Each line from the opening of the listing below through the line that contains "Our families and" is to be output exactly as written.

-- -- --

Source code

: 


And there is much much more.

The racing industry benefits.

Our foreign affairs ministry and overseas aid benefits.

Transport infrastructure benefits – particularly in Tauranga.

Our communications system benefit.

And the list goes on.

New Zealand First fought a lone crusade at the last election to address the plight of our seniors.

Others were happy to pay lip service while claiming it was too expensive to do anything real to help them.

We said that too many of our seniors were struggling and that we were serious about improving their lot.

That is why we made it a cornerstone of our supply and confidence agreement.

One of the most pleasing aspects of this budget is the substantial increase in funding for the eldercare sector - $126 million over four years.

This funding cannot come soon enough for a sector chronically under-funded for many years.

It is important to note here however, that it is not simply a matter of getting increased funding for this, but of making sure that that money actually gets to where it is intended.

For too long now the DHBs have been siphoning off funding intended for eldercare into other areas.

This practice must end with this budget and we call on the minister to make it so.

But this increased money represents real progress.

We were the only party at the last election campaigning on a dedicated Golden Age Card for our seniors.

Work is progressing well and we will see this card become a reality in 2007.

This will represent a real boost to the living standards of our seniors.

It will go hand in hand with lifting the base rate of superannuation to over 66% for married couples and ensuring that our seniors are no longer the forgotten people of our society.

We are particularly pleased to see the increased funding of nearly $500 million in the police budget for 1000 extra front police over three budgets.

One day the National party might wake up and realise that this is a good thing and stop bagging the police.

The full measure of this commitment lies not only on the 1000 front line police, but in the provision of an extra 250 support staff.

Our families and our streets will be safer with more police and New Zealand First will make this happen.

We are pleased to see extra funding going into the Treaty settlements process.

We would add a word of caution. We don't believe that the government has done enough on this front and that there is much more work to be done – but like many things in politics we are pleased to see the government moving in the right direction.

-- -- --

**Written answer:**
Source code

: 


And there is much much more.

The racing industry benefits.

Our foreign affairs ministry and overseas aid benefits.

Transport infrastructure benefits – particularly in Tauranga.

Our communications system benefit.

And the list goes on.

New Zealand First fought a lone crusade at the last election to address the plight of our seniors.

Others were happy to pay lip service while claiming it was too expensive to do anything real to help them.

We said that too many of our seniors were struggling and that we were serious about improving their lot.

That is why we made it a cornerstone of our supply and confidence agreement.

One of the most pleasing aspects of this budget is the substantial increase in funding for the eldercare sector - $126 million over four years.

This funding cannot come soon enough for a sector chronically under-funded for many years.

It is important to note here however, that it is not simply a matter of getting increased funding for this, but of making sure that that money actually gets to where it is intended.

For too long now the DHBs have been siphoning off funding intended for eldercare into other areas.

This practice must end with this budget and we call on the minister to make it so.

But this increased money represents real progress.

We were the only party at the last election campaigning on a dedicated Golden Age Card for our seniors.

Work is progressing well and we will see this card become a reality in 2007.

This will represent a real boost to the living standards of our seniors.

It will go hand in hand with lifting the base rate of superannuation to over 66% for married couples and ensuring that our seniors are no longer the forgotten people of our society.

We are particularly pleased to see the increased funding of nearly $500 million in the police budget for 1000 extra front police over three budgets.

One day the National party might wake up and realise that this is a good thing and stop bagging the police.

The full measure of this commitment lies not only on the 1000 front line police, but in the provision of an extra 250 support staff.

Our families and our streets will be safer with more police and New Zealand First will make this happen.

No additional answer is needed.